━━━ Texte fourni ━━━

Les tentes de toile s’étendent dans le paysage de nos villes et plus encore dans les Métropoles où l’urbain rime avec l’inhumain dans une indifférence mettant à mal les valeurs de notre civilisation, lesquelles ne sauraient pourtant être détachées de la fraternité.
Tout a été dit ou presque avec des mots justes sans qu’ils parviennent à faire se lever les consciences pour que des portes enfin s’ouvrent à destination de ceux qui, sans bruit, espèrent que leur situation inacceptable sera enfin prise en compte.
Entre le triptyque républicain qui s’affiche dans le haut de nos bâtiments publics et la misère qui s’étale sur les trottoirs, un hiatus. L’opinion ne se serait-elle pas accoutumée.
A trop s’habituer, sombre l’urgence d’habiter cet essentiel qu’est le toit. Là où il est absent, l’exclusion s’empare des personnes leur enlevant tout avenir, les jetant dans une inique opprobre jusqu’à ne point être regardées.
Observons ce dramatique malentendu au sein de la Société. Alors que nos concitoyens ne cessent de s’interroger sur la question du sens. Si ce mot est sur toutes les lèvres, il demeure une parole incapable de faire se lever des lendemains plus humains à l’attention des plus fragiles,
Quel souci avons-nous de ceux qui restent dehors. Nous ne pouvons pas nous réfugier dans l’idée d’un ailleurs, traduisant le refus de l’hospitalité alors qu’elle est envisageable rapidement dès lors que se font jour, au cœur des villes, des milliers de lieux inoccupés, fermés, vacants.
L’heure n’est pas de dénoncer, mais d’énoncer des propositions pour faire naître des liens. Nos villes ont besoin d’entendre le Petit Prince ; il nous dirait l’aberration que 320 000 logements, de l’aveu même du Ministère du logement, sont vacants dans les villes et grandes villes.
Impossible qu’il n’y ait pas des centaines, voire des milliers de propriétaires qui acceptent d’en ouvrir les portes dans le cadre d’une relation dynamique visant la revalorisation du bien en veillant à ce que le loyer soit adapté aux ressources de ceux qui peinent à se loger.

━━━ Extraits du listing ━━━

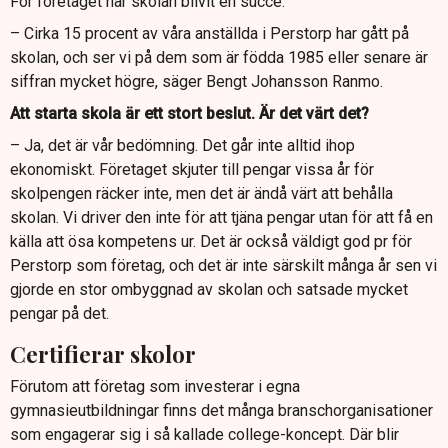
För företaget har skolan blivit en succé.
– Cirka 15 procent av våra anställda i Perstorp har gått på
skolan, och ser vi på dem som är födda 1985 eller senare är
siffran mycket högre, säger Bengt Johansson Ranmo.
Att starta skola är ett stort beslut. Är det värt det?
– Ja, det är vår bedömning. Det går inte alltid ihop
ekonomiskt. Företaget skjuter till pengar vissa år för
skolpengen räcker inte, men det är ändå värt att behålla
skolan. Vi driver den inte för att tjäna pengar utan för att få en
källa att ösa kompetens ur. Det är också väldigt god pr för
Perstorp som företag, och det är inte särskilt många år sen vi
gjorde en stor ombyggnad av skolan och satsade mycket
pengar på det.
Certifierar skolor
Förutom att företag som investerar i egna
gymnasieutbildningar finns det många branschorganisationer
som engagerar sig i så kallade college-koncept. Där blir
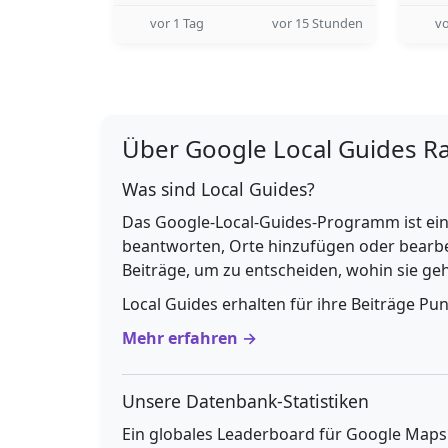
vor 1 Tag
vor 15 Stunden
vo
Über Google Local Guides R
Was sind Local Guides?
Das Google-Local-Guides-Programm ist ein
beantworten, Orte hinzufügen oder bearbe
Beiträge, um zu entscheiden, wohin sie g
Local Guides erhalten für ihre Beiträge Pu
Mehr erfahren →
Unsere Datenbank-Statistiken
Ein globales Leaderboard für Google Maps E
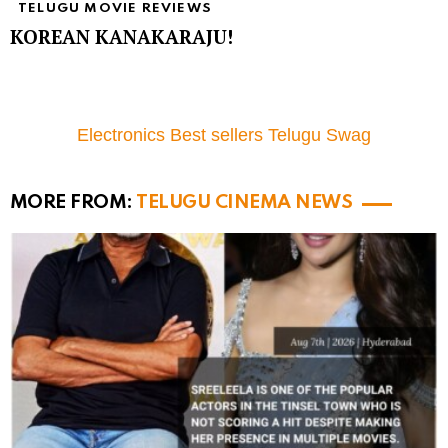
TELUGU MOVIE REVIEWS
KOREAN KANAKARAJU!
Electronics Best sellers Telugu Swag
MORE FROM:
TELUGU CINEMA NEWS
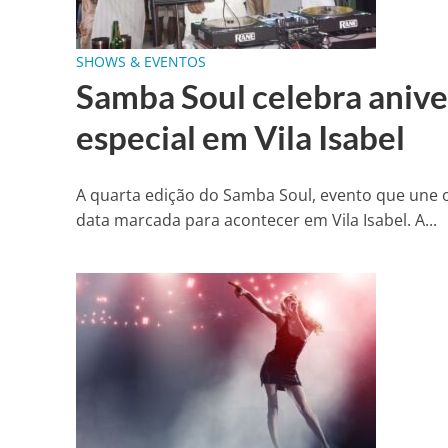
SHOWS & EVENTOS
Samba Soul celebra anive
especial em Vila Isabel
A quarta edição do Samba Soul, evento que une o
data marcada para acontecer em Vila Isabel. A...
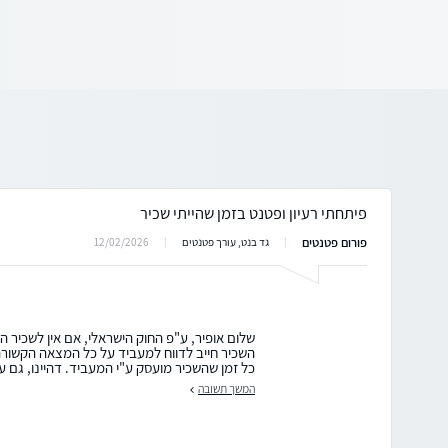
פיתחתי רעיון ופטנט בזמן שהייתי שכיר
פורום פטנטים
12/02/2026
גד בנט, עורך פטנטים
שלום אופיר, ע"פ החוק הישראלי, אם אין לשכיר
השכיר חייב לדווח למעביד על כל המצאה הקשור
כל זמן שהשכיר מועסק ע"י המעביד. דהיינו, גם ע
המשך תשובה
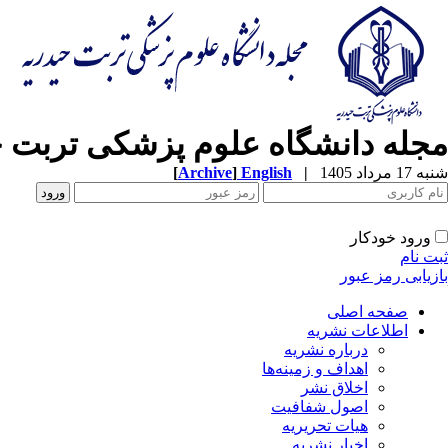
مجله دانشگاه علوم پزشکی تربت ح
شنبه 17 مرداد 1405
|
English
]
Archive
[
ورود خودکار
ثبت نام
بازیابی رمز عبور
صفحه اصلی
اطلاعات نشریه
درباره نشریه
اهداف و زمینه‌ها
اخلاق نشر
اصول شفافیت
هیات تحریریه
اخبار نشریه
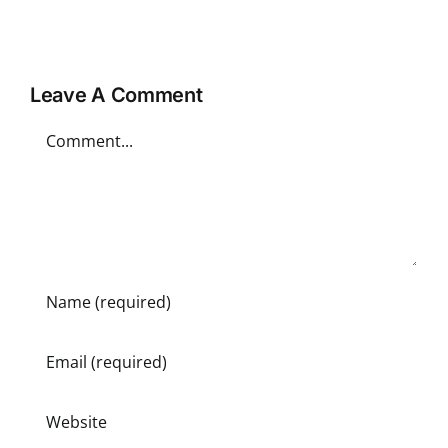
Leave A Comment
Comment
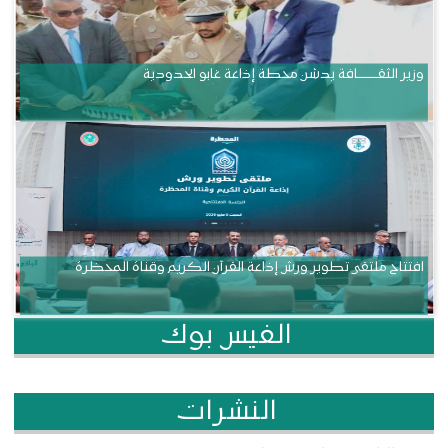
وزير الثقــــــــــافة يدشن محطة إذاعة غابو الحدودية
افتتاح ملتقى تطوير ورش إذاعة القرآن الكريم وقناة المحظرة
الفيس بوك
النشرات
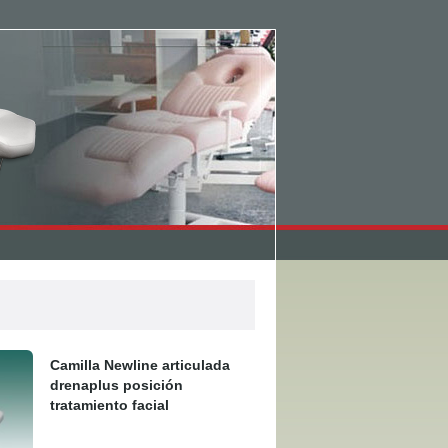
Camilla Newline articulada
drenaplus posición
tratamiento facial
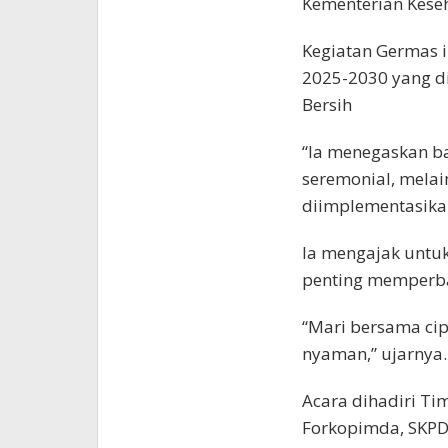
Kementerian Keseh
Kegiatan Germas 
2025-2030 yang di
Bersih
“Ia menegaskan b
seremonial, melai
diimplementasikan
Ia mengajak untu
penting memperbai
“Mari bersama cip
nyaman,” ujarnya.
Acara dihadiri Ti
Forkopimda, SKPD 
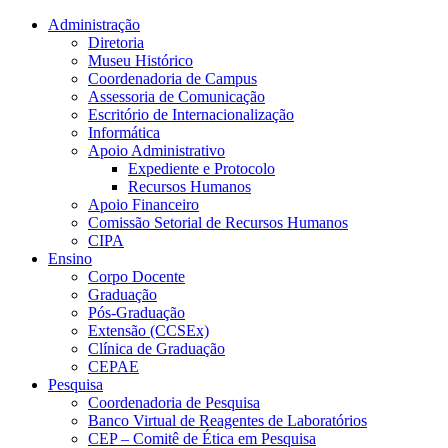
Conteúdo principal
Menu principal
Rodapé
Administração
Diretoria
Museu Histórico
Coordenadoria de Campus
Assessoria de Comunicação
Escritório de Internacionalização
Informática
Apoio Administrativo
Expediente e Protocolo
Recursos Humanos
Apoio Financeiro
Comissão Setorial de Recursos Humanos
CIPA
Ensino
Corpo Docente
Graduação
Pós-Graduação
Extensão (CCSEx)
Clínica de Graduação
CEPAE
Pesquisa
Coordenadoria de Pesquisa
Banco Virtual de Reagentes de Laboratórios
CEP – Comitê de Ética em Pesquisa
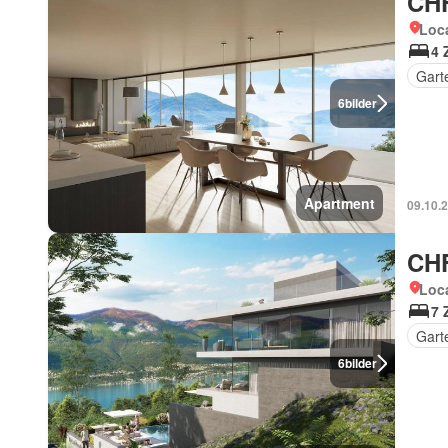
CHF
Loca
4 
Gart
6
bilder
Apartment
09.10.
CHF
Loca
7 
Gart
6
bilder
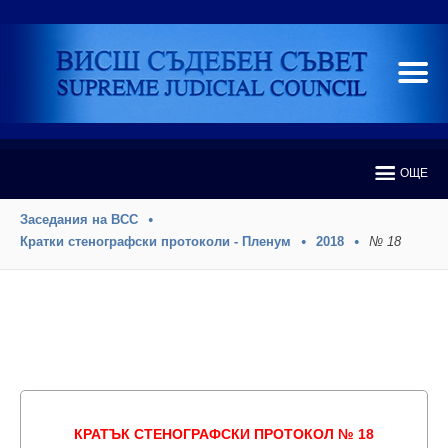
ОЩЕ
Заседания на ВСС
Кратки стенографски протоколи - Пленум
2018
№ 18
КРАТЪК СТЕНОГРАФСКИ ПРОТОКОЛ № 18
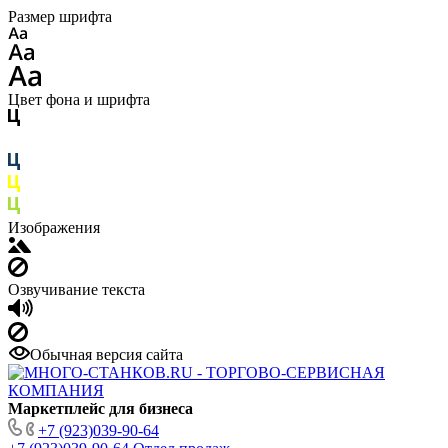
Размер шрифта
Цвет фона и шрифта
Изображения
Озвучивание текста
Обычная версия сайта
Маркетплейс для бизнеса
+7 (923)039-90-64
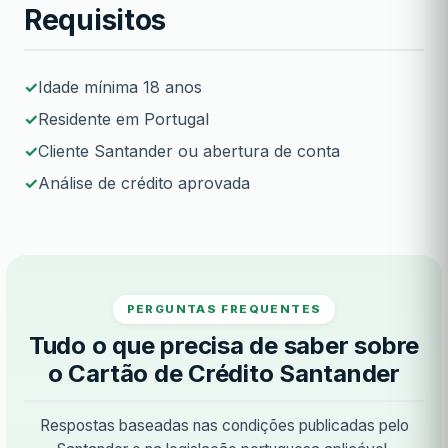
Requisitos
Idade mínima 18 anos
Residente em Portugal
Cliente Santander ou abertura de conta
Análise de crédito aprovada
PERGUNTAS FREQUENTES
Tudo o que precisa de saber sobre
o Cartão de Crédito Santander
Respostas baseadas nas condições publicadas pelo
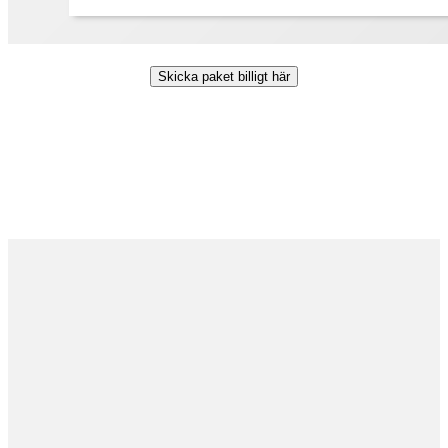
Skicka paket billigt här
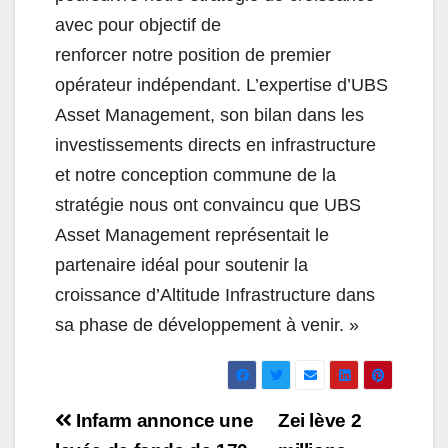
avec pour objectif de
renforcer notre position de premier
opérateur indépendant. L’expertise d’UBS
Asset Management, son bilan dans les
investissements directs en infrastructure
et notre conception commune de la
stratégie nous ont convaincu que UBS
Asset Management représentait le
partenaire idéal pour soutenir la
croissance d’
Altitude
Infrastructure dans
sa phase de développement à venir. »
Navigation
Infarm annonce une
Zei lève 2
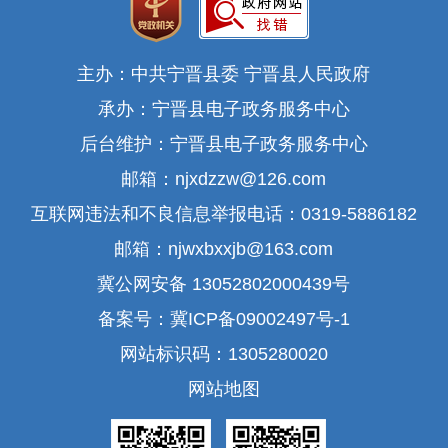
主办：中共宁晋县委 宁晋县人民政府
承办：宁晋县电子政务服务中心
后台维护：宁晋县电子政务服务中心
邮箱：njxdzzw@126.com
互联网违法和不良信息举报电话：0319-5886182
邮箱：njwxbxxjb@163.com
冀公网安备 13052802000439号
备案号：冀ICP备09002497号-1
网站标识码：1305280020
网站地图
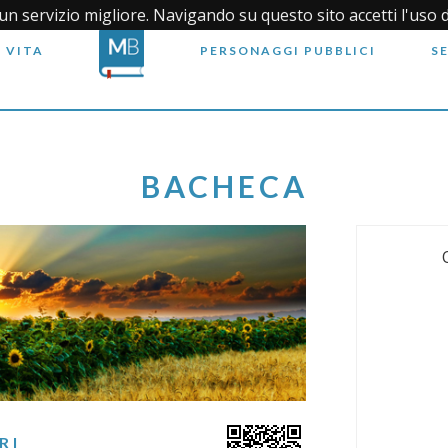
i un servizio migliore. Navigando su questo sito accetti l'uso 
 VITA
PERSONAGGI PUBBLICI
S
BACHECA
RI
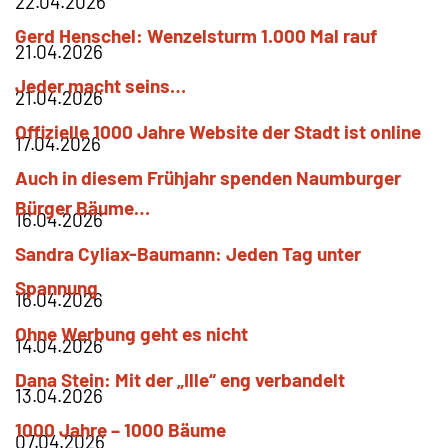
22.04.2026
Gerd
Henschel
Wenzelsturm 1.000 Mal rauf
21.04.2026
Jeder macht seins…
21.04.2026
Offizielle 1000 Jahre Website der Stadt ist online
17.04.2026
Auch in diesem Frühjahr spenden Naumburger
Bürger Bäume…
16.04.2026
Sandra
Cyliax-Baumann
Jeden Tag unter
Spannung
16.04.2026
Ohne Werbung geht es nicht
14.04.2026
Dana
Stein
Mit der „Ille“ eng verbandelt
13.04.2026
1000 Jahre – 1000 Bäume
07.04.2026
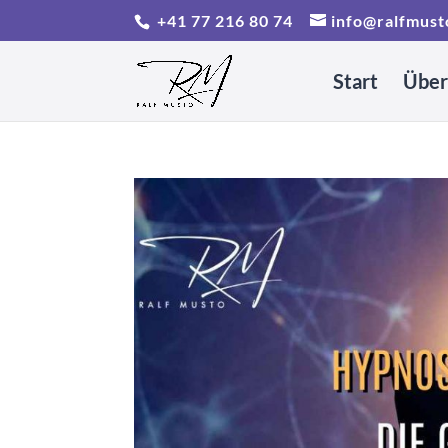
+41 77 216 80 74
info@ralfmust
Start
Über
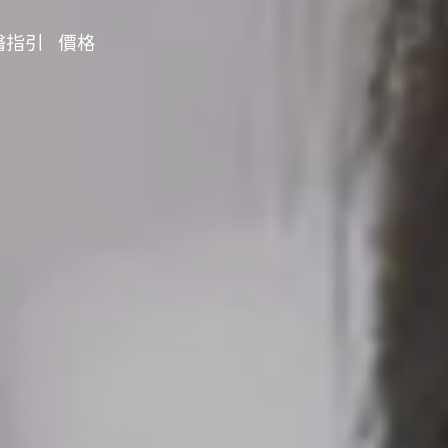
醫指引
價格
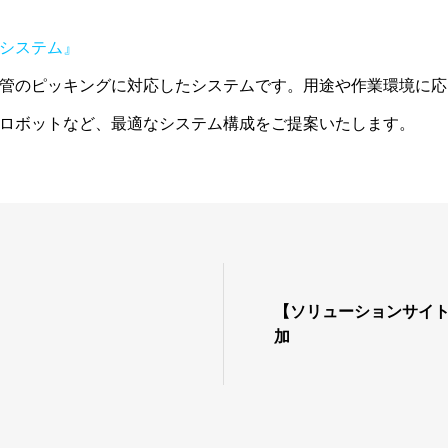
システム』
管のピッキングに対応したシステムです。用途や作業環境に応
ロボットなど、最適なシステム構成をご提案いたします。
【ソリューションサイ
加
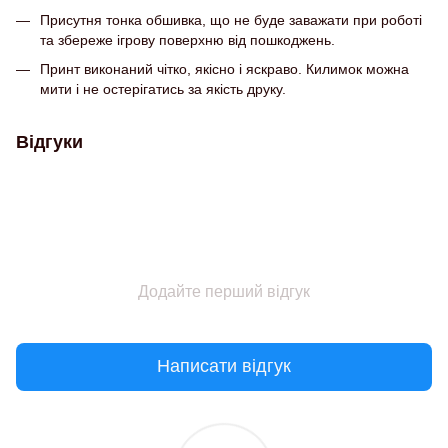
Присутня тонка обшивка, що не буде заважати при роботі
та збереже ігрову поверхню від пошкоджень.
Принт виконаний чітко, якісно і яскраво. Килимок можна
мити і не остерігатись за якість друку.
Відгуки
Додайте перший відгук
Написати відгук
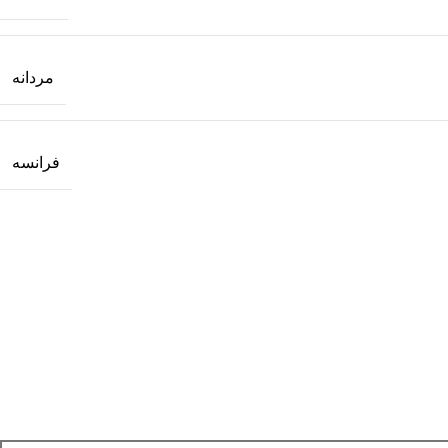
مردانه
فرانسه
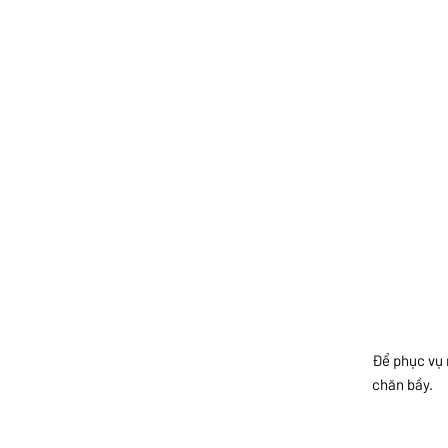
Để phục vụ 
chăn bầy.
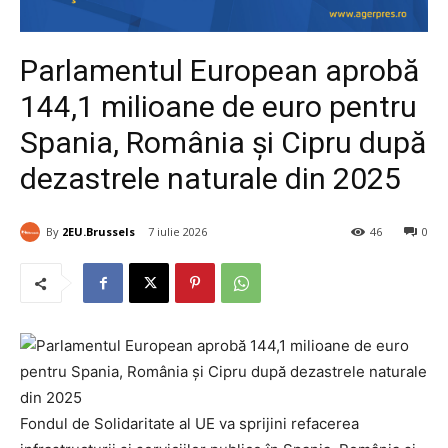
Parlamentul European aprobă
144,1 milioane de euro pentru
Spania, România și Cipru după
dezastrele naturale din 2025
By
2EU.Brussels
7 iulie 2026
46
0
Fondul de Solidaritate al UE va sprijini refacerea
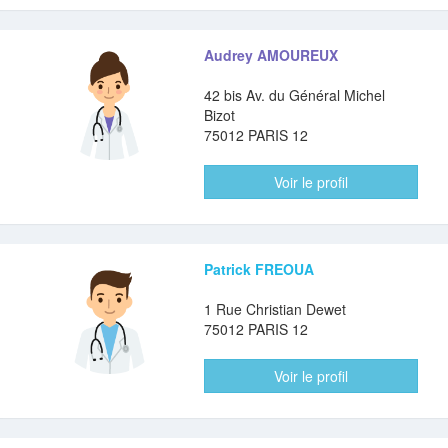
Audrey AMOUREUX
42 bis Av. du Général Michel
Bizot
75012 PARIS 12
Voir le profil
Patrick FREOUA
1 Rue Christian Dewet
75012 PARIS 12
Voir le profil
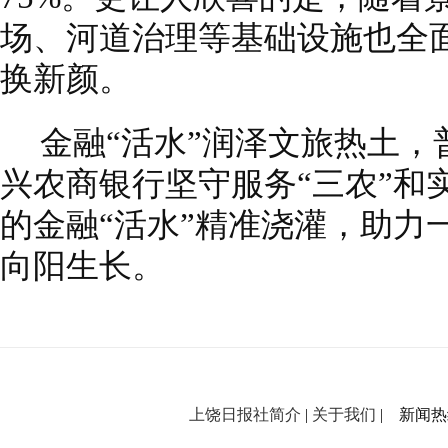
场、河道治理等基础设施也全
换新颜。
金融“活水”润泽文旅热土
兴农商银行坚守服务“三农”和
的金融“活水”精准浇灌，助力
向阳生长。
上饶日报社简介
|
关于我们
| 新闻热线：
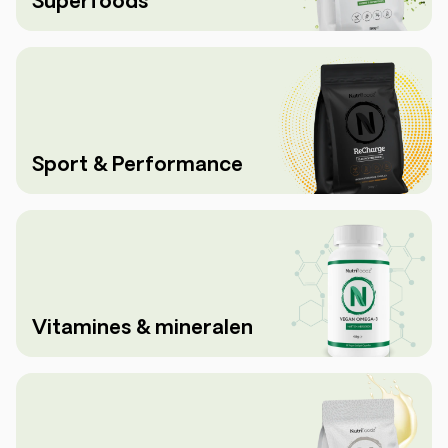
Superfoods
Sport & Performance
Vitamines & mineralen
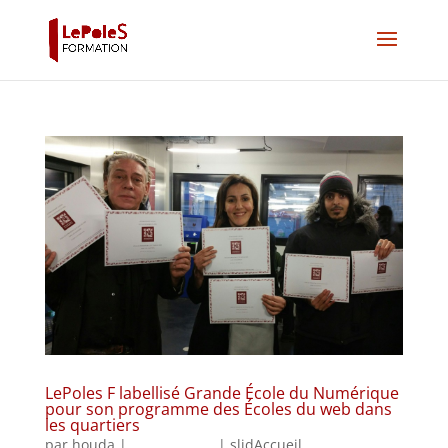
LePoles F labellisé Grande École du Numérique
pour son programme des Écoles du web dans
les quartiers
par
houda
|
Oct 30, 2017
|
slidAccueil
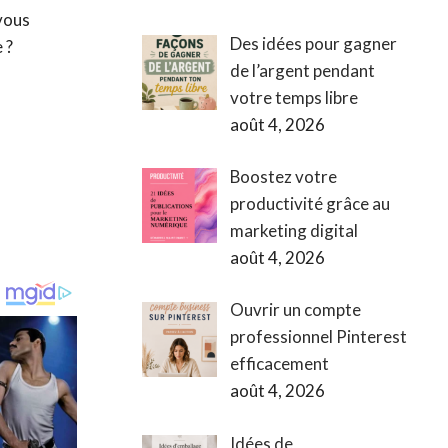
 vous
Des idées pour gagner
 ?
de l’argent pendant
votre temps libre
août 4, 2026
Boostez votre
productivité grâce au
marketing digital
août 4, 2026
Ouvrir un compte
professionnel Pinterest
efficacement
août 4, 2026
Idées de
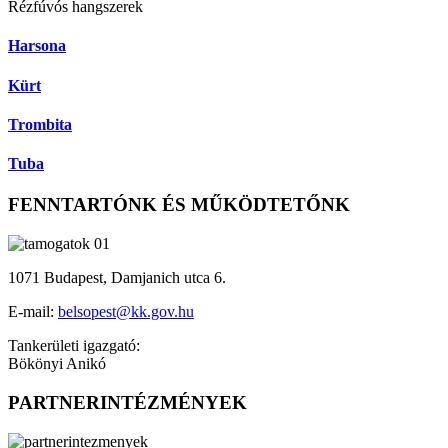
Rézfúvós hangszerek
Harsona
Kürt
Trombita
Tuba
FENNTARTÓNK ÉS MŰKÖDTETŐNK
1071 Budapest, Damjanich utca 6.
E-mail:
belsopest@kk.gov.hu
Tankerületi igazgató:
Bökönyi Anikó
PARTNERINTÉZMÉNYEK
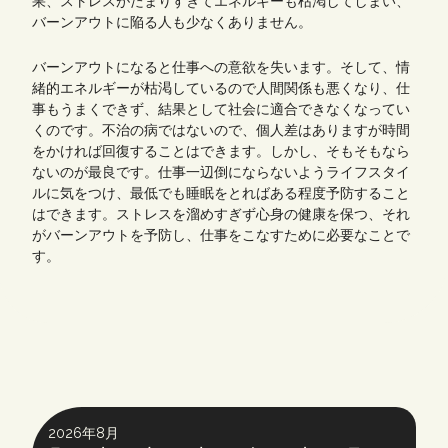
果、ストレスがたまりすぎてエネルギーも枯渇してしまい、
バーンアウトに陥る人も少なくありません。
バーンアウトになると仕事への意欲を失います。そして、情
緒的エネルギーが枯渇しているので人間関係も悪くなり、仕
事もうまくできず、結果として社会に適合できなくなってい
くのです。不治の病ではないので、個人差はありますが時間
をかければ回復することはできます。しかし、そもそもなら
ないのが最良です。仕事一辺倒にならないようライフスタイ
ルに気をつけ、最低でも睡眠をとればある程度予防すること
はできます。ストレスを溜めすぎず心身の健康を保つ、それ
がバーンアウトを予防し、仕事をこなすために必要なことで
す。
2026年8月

━━━

Poursuivez le texte sur les sans-abri et les logements vacants à partir de sa dernière phrase.

▶ **Réponse**
Habitat et Humanisme via sa foncière solidaire, Entreprendre pour Humaniser la Dépendance, propose un bail à réhabilitation dont la durée est en fonction du coût des travaux et du temps nécessaire pour être remboursée des fonds propres qu’elle peut avancer pour les exécuter.
Qui n’entend pas le malaise des soignants soulignant le peu de reconnaissance sociale dont ils disposent. Ils soignent, mais ne bénéficient que de peu d’attention. La rémunération des auxiliaires de vie, des aides-soignants, alors que leurs horaires sont décalés, les obligent à se loger loin des lieux où ils s’investissent, d’où des temps de transports qui ne font qu’aggraver la pénibilité de leur engagement.
Qui peut rester sourd au fait qu’un étudiant sur cinq a des conditions de vie inacceptables pour devoir supporter des loyers décorrélés de leurs ressources, d’où un reste pour vivre qui n’est pas sans affecter leur santé.
Oui, levons les yeux et voyons ces logements qui, sans lumière et pour cause, mettent dans l’ombre ceux qui pourtant éclairent nos vies par leurs soins ou encore par leurs études, se préparant à prendre la relève.
S’associer à ce programme, c’est participer à des liens qui, rejetant l’absurde, offrent une sagesse dont chacun pressent l’urgente nécessité.